▶ _Text for analysis_:
BEGIN
THREE YEARS AGO, before the insider-trading scandal broke, Ivan Boesky, the famous arbitrageur, decided he wanted to buy a large national magazine. In this venture, I became an extremely minor partner and an extremely major voyeur.

It was a pretty lousy experience, all in all. We didn't get the magazine -- partly because Ivan changed his mind about something at the last second. But that's another story. This story is about the clear and frightening vision this little adventure gave me into the soul of the American economy in the roaring 80s.

The question at first was how much were we going to bid for the magazine. Since this was a small deal -- barely $100 million -- Boesky relegated the calculations to one of his minions. Our first meeting took place in Ivan's old office -- a chaotic warren on Wall Street -- and it went like this:

Boesky Aide: OK, now how much did this company make last year before taxes?

Me: Five million. {The figures I'm using here are rough estimates. I forget the actual numbers. }

Boesky Aide: Fine. What were the depreciation and the other non-cash expenses?

Me: Three million or so.

Boesky Aide: So how muuch cash can we take? What's the total cash flow?

Me: Eight million. Five plus three is eight.

Boesky Aide: Good. You did that without a calculator?
END
▶ _Entries provided_:
BEGIN
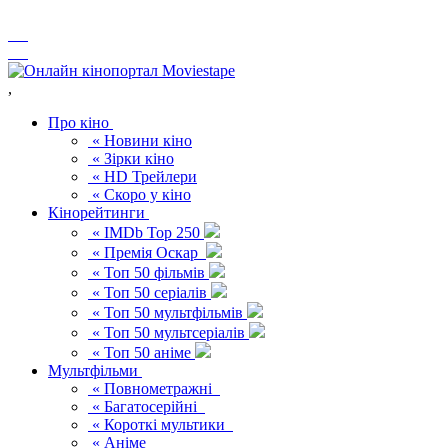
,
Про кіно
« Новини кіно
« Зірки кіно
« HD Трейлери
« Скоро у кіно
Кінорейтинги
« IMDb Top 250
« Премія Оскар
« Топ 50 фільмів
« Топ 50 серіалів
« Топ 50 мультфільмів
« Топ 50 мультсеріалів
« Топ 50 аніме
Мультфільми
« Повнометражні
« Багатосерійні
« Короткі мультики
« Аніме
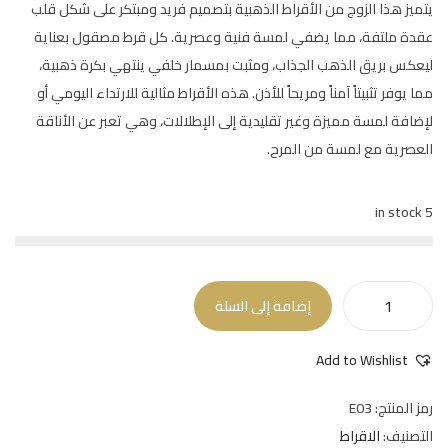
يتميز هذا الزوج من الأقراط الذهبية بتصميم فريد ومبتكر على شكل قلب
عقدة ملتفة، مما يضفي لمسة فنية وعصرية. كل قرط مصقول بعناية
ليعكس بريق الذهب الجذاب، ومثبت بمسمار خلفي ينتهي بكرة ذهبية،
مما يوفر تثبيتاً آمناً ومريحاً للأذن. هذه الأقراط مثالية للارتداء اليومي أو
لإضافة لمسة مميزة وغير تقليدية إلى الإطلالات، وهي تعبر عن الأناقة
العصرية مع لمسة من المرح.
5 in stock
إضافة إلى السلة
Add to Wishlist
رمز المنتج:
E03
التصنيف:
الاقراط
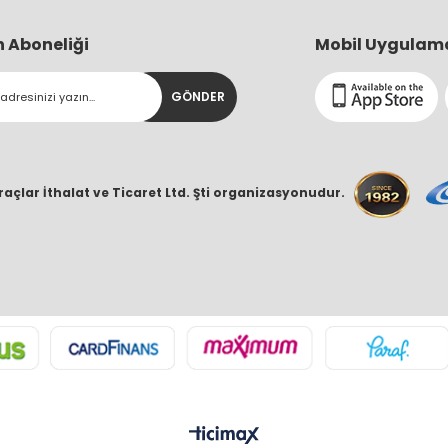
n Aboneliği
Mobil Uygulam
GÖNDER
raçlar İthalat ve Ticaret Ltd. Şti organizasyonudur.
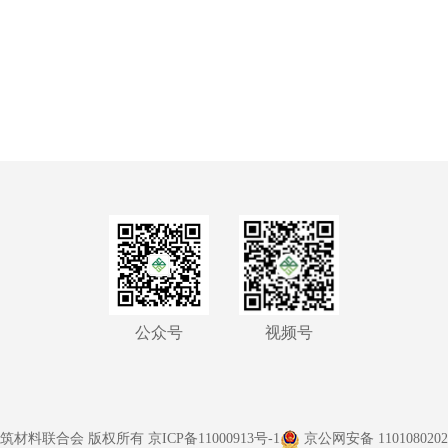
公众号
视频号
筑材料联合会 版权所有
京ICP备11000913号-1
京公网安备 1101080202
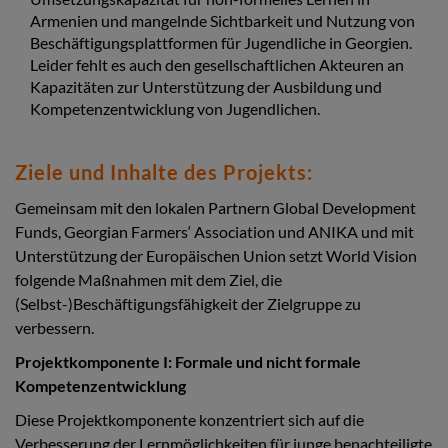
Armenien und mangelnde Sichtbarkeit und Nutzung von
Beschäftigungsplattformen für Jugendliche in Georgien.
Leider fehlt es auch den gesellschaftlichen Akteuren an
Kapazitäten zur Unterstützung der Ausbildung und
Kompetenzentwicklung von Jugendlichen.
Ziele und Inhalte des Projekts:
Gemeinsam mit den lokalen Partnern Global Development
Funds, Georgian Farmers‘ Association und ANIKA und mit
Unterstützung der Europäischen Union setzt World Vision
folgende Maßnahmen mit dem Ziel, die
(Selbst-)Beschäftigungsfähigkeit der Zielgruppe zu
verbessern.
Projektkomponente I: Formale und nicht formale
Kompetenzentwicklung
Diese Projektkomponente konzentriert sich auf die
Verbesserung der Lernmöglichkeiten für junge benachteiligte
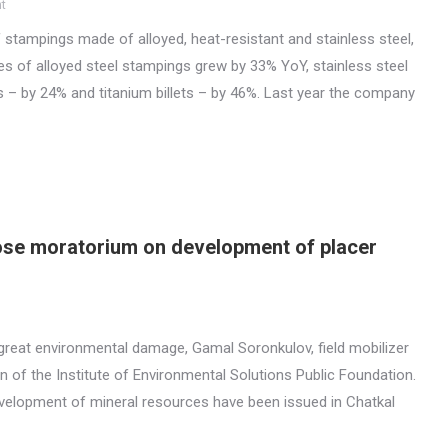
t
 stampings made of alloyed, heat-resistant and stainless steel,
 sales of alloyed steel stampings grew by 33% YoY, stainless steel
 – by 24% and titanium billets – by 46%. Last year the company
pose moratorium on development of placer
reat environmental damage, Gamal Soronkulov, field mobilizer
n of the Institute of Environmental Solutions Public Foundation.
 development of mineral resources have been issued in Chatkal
END
▶ _Things to do_:
a – From the essay about Ivan Boesky's attempt to buy a magazine, list every amount of money it mentions, along with what each amount refers to.
b – In the essay about Ivan Boesky's attempt to buy a magazine, where did the first meeting take place?

▶ _Expected outputs_:
a –
- $100 million: the size of the deal, which the essay calls "small"
- Five million: what the company made last year before taxes
- Three million or so: the depreciation and other non-cash expenses
- Eight million: the total cash flow

b – In Ivan's old office, a chaotic warren on Wall Street.